Perhaps at the house where we saw this tub the inhabitants were not so much injured as they might have been by the deficient water-supply in the yard. If they didn't get water in one way, they generally had it in another. The law of compensation is always at work, and the rapacity of a landlord who left his tenants so badly off in one particular way may have been a godsend in another.
The water in rainy weather simply poured through the roof of this house, saturating the sleepers in their beds and washing their faces in a rough-and-ready manner, but unfortunately it didn't rain towels at the same time, so that the bath had its inconveniences.
The cause of these periodical shower-baths was pointed out to us by a tenant who paid four and sixpence a week for his 'watery nest' in the attic, and who, in language which did not tend to show that his enforced cleanliness had brought godliness in its train, explained that the landlord had taken the lead from the roof and sold it, and replaced it with asphalte, which had cracked, with the result above described.
Unacquainted with the stern necessities of the situation, you will contemplate the picture and say that these people are idiots to pay rent for such accommodation.
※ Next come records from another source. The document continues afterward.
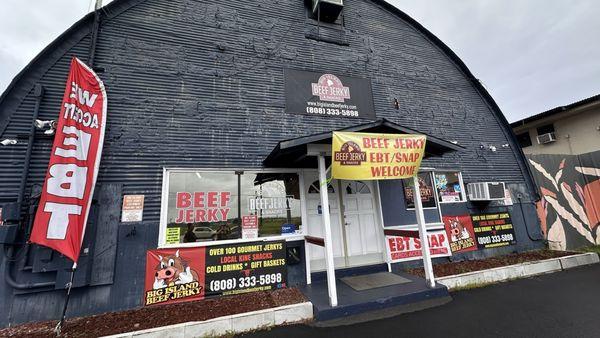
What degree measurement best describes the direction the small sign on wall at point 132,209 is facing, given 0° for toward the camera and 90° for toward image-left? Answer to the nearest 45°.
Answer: approximately 0°

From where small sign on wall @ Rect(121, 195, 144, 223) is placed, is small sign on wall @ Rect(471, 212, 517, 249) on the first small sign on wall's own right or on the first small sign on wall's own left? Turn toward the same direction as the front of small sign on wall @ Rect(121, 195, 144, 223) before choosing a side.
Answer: on the first small sign on wall's own left

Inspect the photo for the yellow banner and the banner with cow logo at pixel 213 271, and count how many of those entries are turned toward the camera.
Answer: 2

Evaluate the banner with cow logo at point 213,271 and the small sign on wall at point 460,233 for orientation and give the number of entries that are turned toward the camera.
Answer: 2

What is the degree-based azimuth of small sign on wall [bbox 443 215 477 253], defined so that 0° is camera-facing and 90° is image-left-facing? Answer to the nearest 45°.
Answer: approximately 0°
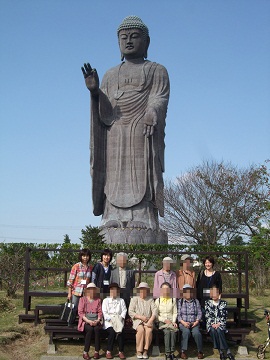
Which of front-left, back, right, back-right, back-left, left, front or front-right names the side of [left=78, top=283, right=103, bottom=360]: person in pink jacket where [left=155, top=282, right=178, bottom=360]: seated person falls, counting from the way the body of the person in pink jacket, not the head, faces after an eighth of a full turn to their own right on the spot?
back-left

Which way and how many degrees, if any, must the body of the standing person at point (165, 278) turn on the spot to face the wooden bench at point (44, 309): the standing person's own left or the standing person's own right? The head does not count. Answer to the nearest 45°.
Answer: approximately 90° to the standing person's own right

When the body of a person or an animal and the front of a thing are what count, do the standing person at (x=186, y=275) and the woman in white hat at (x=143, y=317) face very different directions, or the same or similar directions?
same or similar directions

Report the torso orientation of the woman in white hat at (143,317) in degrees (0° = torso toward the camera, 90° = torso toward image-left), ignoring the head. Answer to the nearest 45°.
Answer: approximately 0°

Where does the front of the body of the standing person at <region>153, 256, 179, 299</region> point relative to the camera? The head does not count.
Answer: toward the camera

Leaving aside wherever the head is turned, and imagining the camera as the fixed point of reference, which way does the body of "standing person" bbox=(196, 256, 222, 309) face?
toward the camera

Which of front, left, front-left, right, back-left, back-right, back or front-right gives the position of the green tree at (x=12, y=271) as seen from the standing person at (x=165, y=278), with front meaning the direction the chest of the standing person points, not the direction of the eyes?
back-right

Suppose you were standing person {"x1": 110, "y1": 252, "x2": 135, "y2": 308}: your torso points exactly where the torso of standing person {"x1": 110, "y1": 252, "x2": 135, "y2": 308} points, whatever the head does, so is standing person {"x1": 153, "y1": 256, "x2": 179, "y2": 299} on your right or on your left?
on your left

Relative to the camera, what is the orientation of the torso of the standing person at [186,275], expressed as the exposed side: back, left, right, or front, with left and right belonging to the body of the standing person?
front

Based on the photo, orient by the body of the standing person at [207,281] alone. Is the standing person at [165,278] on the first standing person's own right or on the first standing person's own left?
on the first standing person's own right

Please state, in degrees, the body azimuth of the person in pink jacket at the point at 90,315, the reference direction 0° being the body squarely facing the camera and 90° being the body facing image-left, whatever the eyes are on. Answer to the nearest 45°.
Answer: approximately 0°
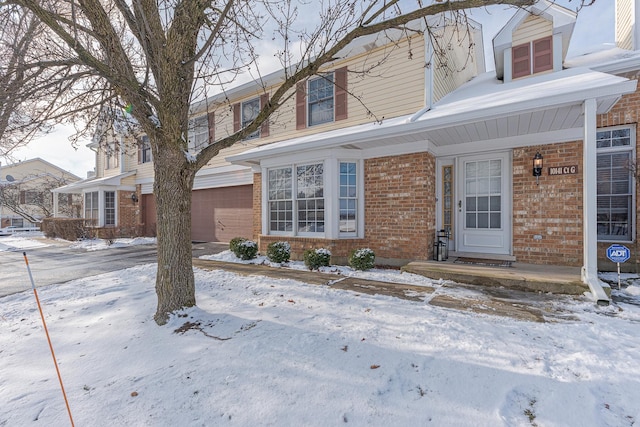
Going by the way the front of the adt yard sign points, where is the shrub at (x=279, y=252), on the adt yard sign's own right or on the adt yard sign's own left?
on the adt yard sign's own right

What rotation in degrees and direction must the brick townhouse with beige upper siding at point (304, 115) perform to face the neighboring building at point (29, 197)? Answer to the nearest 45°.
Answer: approximately 90° to its right

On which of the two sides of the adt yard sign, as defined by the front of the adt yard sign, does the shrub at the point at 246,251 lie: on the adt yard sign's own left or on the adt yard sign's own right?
on the adt yard sign's own right

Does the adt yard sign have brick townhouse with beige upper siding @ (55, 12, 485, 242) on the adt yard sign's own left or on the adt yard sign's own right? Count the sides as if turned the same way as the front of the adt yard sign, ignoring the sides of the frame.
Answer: on the adt yard sign's own right

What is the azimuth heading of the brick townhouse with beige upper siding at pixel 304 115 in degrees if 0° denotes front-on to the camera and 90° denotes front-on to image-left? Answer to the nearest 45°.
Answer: approximately 45°

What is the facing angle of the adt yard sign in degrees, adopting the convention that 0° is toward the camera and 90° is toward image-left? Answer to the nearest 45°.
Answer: approximately 0°

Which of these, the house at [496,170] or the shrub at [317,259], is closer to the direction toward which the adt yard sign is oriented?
the shrub
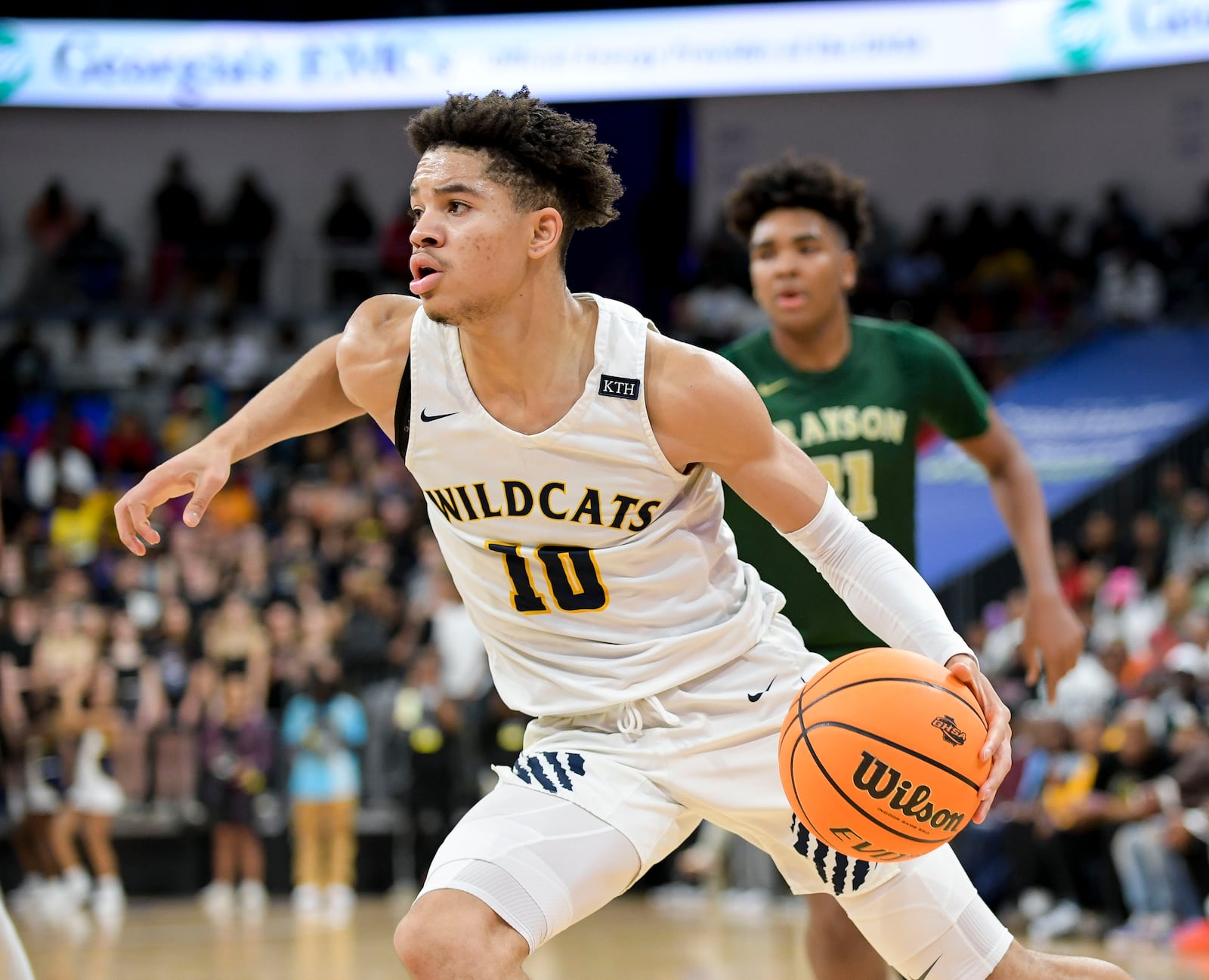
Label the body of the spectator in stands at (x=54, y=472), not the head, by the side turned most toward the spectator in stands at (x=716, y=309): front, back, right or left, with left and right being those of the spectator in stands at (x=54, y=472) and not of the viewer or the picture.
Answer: left

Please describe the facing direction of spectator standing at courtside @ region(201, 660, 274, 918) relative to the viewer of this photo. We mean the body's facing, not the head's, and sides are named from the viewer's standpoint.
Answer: facing the viewer

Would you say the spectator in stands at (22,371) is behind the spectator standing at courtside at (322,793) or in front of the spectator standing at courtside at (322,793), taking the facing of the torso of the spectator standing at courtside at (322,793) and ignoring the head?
behind

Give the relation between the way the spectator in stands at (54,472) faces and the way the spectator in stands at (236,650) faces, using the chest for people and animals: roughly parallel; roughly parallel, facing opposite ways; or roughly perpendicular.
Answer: roughly parallel

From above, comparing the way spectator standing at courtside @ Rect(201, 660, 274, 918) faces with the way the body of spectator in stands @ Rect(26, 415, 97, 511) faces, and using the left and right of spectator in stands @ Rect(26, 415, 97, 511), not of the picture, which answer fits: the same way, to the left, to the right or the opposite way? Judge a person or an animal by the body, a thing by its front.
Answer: the same way

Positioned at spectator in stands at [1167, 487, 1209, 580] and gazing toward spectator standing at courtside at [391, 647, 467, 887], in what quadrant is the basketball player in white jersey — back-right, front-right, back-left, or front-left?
front-left

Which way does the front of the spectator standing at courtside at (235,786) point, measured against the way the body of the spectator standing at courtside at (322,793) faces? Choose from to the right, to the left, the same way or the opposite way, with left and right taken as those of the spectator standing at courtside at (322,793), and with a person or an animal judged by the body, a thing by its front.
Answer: the same way

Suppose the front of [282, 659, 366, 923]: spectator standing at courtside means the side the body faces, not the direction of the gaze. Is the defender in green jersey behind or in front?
in front

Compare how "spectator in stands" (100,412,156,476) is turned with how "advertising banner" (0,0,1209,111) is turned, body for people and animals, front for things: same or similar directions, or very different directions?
same or similar directions

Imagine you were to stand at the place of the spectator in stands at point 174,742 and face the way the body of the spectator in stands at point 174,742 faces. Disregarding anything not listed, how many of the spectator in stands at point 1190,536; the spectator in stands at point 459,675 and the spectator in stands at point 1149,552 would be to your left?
3

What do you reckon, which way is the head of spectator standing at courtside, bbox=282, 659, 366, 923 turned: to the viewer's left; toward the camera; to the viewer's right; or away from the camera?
toward the camera

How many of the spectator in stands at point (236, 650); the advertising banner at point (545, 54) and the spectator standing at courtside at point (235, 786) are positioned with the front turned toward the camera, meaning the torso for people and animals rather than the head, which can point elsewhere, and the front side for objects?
3

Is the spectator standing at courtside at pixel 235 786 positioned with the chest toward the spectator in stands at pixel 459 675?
no

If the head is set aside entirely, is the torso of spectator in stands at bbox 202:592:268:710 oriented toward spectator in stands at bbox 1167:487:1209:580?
no

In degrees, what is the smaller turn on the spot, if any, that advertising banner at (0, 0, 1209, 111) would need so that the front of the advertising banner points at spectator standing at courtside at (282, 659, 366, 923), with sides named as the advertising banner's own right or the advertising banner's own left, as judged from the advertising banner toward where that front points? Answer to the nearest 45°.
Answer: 0° — it already faces them

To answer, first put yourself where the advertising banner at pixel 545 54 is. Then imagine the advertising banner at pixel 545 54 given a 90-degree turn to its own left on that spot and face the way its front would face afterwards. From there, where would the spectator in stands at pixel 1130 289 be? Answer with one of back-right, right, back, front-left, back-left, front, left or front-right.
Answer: front

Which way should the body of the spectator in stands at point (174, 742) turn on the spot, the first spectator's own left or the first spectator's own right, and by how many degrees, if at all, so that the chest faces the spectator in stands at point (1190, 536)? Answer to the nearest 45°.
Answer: approximately 90° to the first spectator's own left

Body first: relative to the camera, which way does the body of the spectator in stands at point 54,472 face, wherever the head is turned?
toward the camera

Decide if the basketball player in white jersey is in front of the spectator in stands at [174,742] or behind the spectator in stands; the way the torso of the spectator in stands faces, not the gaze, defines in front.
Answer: in front

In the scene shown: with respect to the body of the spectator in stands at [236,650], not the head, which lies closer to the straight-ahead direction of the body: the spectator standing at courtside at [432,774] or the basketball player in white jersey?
the basketball player in white jersey

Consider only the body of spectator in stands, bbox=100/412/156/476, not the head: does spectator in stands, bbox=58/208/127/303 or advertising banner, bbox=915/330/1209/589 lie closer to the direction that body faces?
the advertising banner
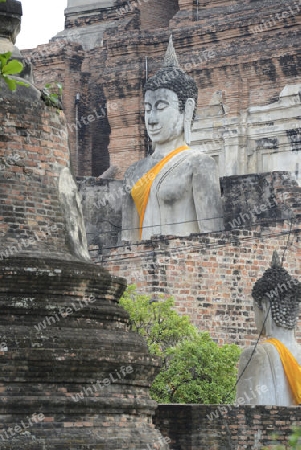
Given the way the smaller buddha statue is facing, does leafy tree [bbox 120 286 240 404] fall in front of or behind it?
in front

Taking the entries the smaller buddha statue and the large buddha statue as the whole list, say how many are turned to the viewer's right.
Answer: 0

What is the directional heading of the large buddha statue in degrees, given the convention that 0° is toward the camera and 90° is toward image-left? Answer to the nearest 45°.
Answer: approximately 45°
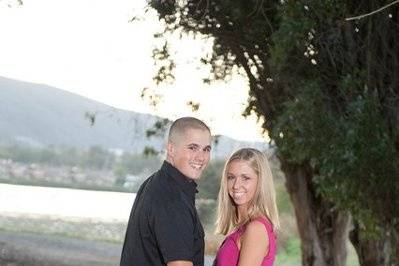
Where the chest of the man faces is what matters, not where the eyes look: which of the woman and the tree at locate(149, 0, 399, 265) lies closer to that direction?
the woman

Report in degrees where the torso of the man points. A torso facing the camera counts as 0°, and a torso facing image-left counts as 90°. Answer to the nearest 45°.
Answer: approximately 270°

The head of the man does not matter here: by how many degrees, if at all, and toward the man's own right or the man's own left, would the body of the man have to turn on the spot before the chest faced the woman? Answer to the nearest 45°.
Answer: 0° — they already face them

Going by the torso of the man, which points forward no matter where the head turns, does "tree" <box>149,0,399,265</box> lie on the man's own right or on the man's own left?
on the man's own left
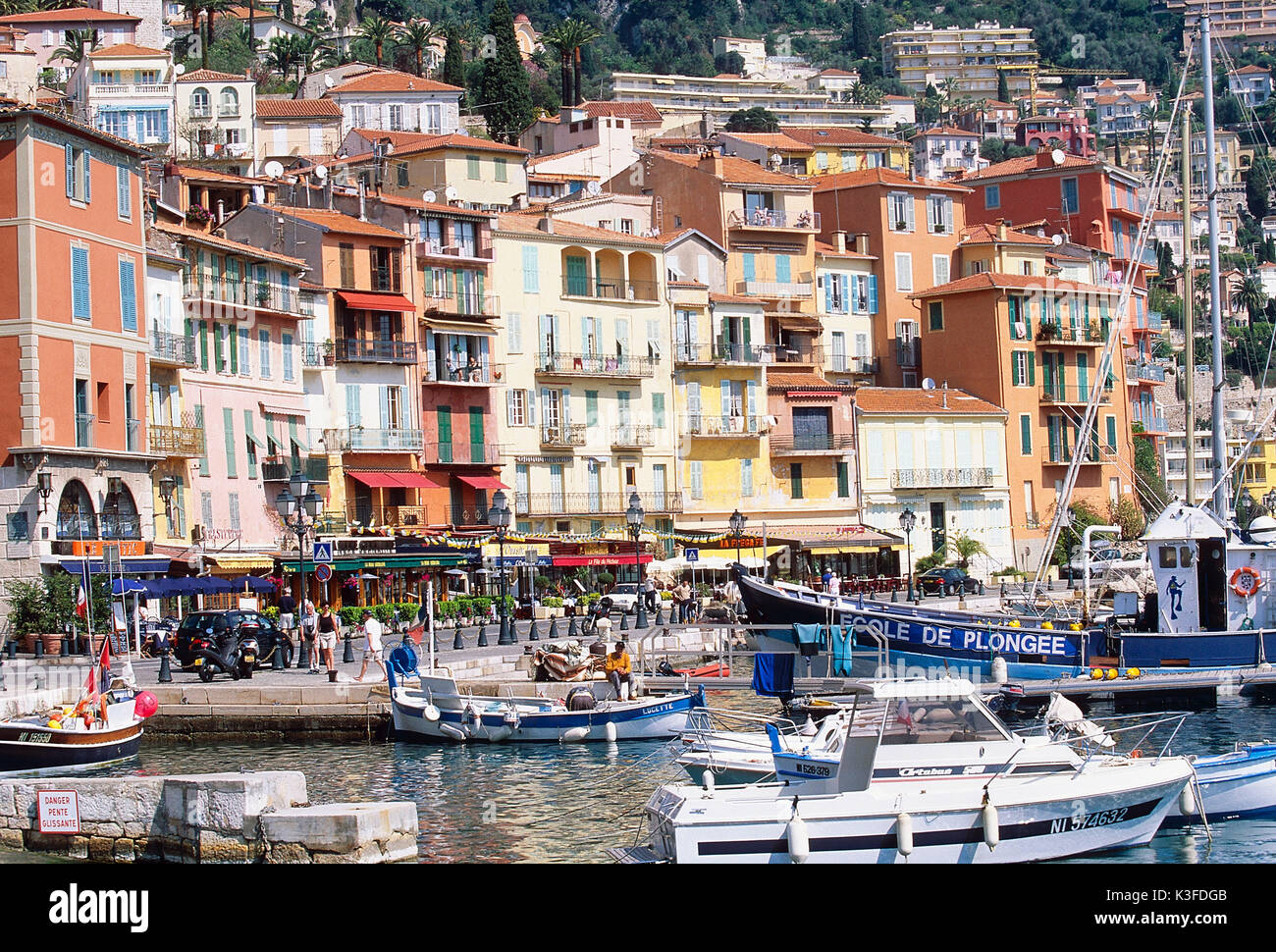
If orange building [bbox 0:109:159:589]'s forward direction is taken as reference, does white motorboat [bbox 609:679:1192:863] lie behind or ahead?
ahead

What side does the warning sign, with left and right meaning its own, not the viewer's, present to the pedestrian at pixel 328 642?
back

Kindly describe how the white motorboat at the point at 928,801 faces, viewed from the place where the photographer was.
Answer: facing to the right of the viewer

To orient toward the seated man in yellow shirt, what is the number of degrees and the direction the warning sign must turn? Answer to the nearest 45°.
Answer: approximately 135° to its left

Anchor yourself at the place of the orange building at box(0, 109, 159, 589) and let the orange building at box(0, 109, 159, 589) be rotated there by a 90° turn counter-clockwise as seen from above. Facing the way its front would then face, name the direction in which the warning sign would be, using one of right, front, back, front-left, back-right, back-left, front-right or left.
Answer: back-right

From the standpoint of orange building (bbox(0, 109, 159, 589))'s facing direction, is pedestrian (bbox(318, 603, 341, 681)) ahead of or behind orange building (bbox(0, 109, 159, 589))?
ahead

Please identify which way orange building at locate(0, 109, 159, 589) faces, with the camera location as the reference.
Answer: facing the viewer and to the right of the viewer

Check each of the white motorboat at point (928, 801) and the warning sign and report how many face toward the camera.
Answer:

What are they to do? Move. Whither? They know well how they will have to tramp from slum to slum, losing work, and the difficulties which will beset them on this room-hunt. They are thankful to have a roof, even with cracks in it, and they will go on suffering—not in silence, perhaps, but without taking action, because they know if they go further they may fare worse.
The accommodation which these people will put up with is almost incredible.
Some of the houses are as absolutely dangerous to life and limb as those specially built up on the stage as pitfalls for the unwary feet of the melodramatic heroes and heroines led there by designing villains in order that they may fall through traps into dark rivers, and so be got rid of.
Here is a house which has been slowly decaying for years; the people who live in it must be competent to accept engagements as acrobats, yet from floor to roof every room is densely inhabited.
The stairs are rotten, and here and there show where some foot has trodden too heavily. The landing above is a yawning gulf which you have to leap, and leap lightly, or the rotten boarding would break away beneath you.
Open a door and look into a room. There are two women and three children at work, and the holes in the floor are patched across with bits of old boxes which the tenants have nailed down themselves.